*** Opening DATA SUPPLIED ***
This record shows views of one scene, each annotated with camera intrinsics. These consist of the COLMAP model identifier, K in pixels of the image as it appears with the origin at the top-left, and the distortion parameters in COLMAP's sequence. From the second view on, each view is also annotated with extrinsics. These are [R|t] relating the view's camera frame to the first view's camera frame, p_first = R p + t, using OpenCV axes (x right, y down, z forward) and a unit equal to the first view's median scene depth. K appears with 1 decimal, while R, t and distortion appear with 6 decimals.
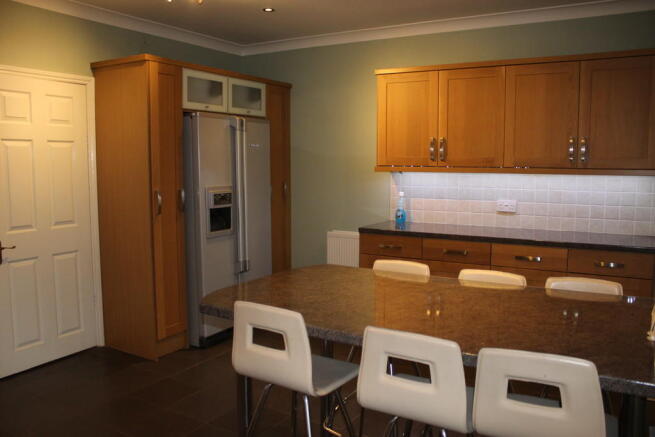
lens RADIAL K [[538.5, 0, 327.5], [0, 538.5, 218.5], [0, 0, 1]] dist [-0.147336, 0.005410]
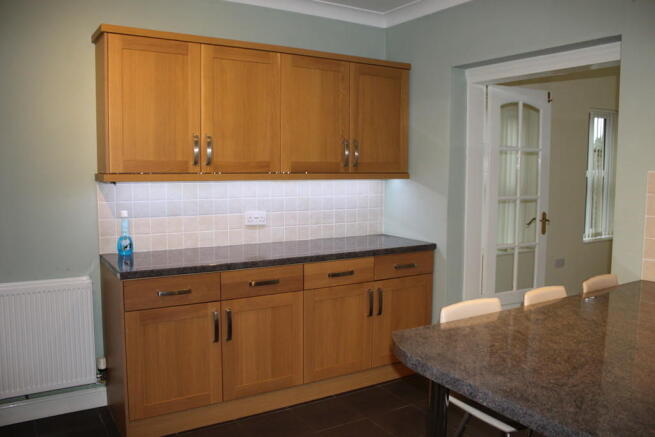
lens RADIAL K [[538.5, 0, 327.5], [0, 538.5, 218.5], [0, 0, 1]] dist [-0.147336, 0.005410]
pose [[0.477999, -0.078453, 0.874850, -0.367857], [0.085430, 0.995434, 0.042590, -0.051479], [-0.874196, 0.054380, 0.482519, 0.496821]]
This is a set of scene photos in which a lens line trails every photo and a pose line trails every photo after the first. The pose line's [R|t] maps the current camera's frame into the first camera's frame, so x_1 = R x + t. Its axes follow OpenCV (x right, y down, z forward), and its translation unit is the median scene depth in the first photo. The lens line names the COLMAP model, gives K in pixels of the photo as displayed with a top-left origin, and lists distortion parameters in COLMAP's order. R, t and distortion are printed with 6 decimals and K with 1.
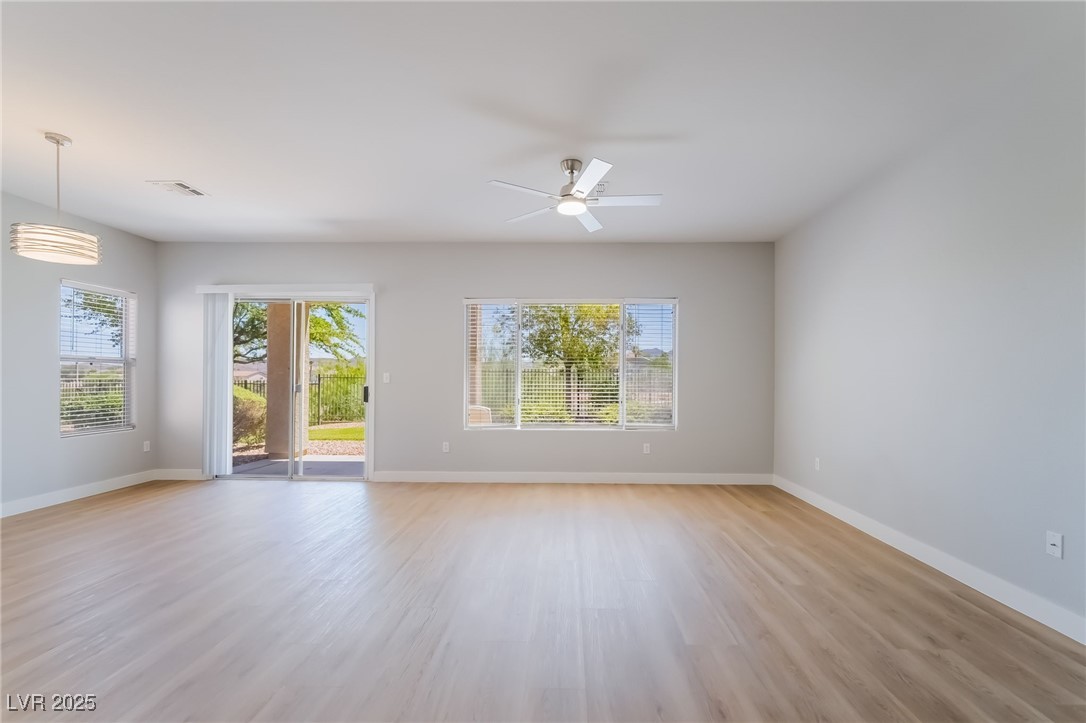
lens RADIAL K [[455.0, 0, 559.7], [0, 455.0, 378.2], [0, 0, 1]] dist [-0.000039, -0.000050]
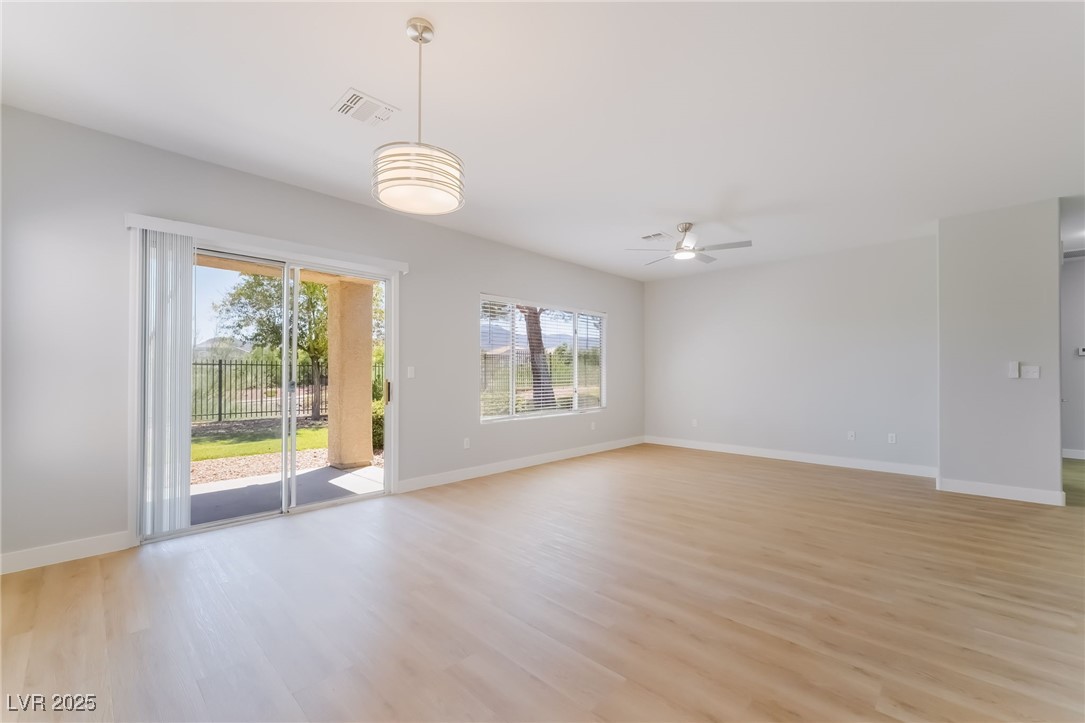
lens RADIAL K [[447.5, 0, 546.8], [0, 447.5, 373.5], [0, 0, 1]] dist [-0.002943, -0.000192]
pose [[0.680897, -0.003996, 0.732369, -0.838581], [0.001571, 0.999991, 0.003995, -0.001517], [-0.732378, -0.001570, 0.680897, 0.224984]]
*** Closing DATA SUPPLIED ***
The copy must reproduce every entry exactly while excluding all pictures.

* SOLUTION:
This record shows views of one scene, each annotated with camera intrinsics. These consist of the COLMAP model identifier, K in pixels of the image as it appears with the origin at the top-left, and the distortion parameters in COLMAP's sequence. From the second view on, each view is also annotated with extrinsics. These are [R|t] relating the view's camera frame to the first view's camera frame, p_first = R p + t, using OpenCV axes (x right, y down, z forward) and a unit equal to the first view's median scene depth. K appears with 1 decimal, while R, t and distortion appear with 6 decimals.
lens RADIAL K [[538.5, 0, 327.5], [0, 538.5, 218.5], [0, 0, 1]] dist [-0.147336, 0.005410]
lens RADIAL K [[538.5, 0, 327.5], [0, 538.5, 218.5], [0, 0, 1]] dist [-0.147336, 0.005410]
pose [[0.477999, -0.078453, 0.874850, -0.367857], [0.085430, 0.995434, 0.042590, -0.051479], [-0.874196, 0.054380, 0.482519, 0.496821]]
This is a set of scene photos in which a lens line trails every photo and a pose line trails every photo after the first. The pose line's [R|t] maps the current camera's frame into the first camera's frame, so x_1 = R x + t. Its axes follow OpenCV (x right, y down, z forward), and its translation unit is the median scene depth in the first photo. The lens line names the COLMAP model, gives K in pixels of the photo as displayed with a top-left origin, and lists distortion parameters in COLMAP's order. R, t and distortion are printed with 6 decimals and K with 1.
lens RADIAL K [[455.0, 0, 559.7], [0, 455.0, 378.2], [0, 0, 1]] dist [-0.000039, -0.000050]
lens RADIAL K [[447.5, 0, 546.8], [0, 447.5, 373.5], [0, 0, 1]] dist [-0.002943, -0.000192]
pose [[0.680897, -0.003996, 0.732369, -0.838581], [0.001571, 0.999991, 0.003995, -0.001517], [-0.732378, -0.001570, 0.680897, 0.224984]]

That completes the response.